Le reste du business plan n’est pas moins étonnant puisque Mme Houard attend sans rire que 4% de la population belge verse un écôt d’un euro par tête à la noble cause. Pour quelle raison tabler sur pareil élan, probablement inédit ? Tout simplement, nous explique laborieusement une entête à la pétition, parce que « À l’instar de grands projets gratuits comme wikipedia ou firefox, nous pensons que le public peut apporter son soutien à de tels projets. » On n’en saura pas plus et l’on restera à méditer sur l’audace indéniable de cette comparaison entre le meilleur navigateur (ou la plus grande encyclopédie du monde) et une campagne de publicité JCDecaux.

Notez que Mme Houard n’entend pas en rester là et organise d’ici quelques jours une trop probable manifestation (« tricolore » et « apolitique », ça va sans dire même si ça ne veut rien dire) pour l’unité du pays.

Pour ceux qui veulent en savoir plus, le PTB — jamais en reste lorsqu’il s’agit de faire larmoyer le pathos et sonner les grosses caisses populistes — nous offre dans sa feuille de propagande un portrait désarmant de Mme Houard. Elle regrette amèrement, nous apprend « Solidaire », que les partis traditionnels ne parlent plus de la Belgique comme d’une famille : « Dans une famille, on est solidaire, si un enfant coûte plus cher qu’un autre on ne le jette pas hors de la famille, que du contraire, on l’aide ». Les stalino-maoïstes défendant les valeurs de la famille ; on aura tout vu [3].

Je dois dire, cependant, qu’après la lecture de cet article de Solidaire, je suis pris d’une inquiétude. J’espère qu’aucun banquier n’a commis la forfaiture de consentir à Mme Houard un prêt 500 000 euros et le reste sur la foi de son plan financier fantaisiste. Je serais fort affligé de la savoir endettée jusqu’au cou pour pareille chimère.

Car, et c’est l’objet de ces quelques lignes (il semble nécessaire de le préciser), la Belgique n’est pas une fin en soi.

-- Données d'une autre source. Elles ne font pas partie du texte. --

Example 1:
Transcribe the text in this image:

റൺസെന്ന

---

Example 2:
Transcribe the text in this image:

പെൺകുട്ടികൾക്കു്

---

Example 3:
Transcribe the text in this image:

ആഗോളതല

Faire l’économie de la réflexion sur ce qui est en question pour sauter, pieds joints, dans la tarte à la crème belgicaine, c’est prendre une position dangereuse (qui pourrait notamment mener à accepter n’importe quoi sur le plan éthique ou socio-économique pour maintenir à tout prix l’unité du pays). C’est aussi — comme souvent quand les bons sentiments éclipsent toute vue politique ou stratégique — une position qui ne pèse en rien sur le débat politique, faute d’une prise, faute d’une revendication effective. Les petits Belges veulent de la Belgique. Et après ?

Le dernier paragraphe a été ajouté après la première publication.

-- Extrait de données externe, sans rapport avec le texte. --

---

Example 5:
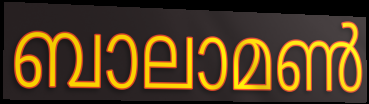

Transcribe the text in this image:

ബാലാമൺ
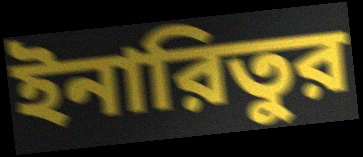
ইনারিতুর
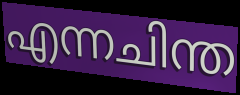
എന്നചിന്ത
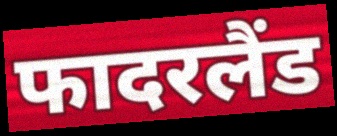
फादरलैंड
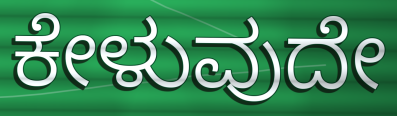
ಕೇಳುವುದೇ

Ah oui, pour décerner le titre de pétition de l’année, j’ai peut-être été un peu vite en besogne. Car la pétition pour la solidarité, dont j’ai parlé il y a quelques semaines, mérite bien évidemment beaucoup plus d’intérêt, à la fois parce qu’elle est largement soutenue en Flandre et parce que son message politique ne repose pas sur le nationalisme mais sur la solidarité.

Notes

[1Vous noterez que le texte en ait été, en cours de route, sensiblement amendé depuis que Karim Majoros la brocardait.

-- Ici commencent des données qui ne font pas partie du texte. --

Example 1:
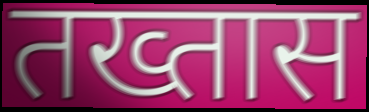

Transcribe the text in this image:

तख्तास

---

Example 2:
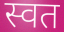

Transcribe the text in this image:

स्वत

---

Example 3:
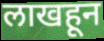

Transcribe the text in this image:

लाखहून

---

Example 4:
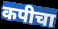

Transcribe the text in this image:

कपीचा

[2Assurrant au passage le succès d’un site de pétitions en ligne jusque là inconnu qui tente pour le moment de ramasser le jackpot de la façon parfaitement scandaleuse, en tentant de faire raquer les signataires.

[3À tout le moins et c’est déjà beaucoup, ça laisse du suspense sur la liste électorale sur laquelle se retrouvera Mme Houard en 2009 : entre le CDF et le PTB, le moins qu’on puisse dire, c’est qu’il y a du champ.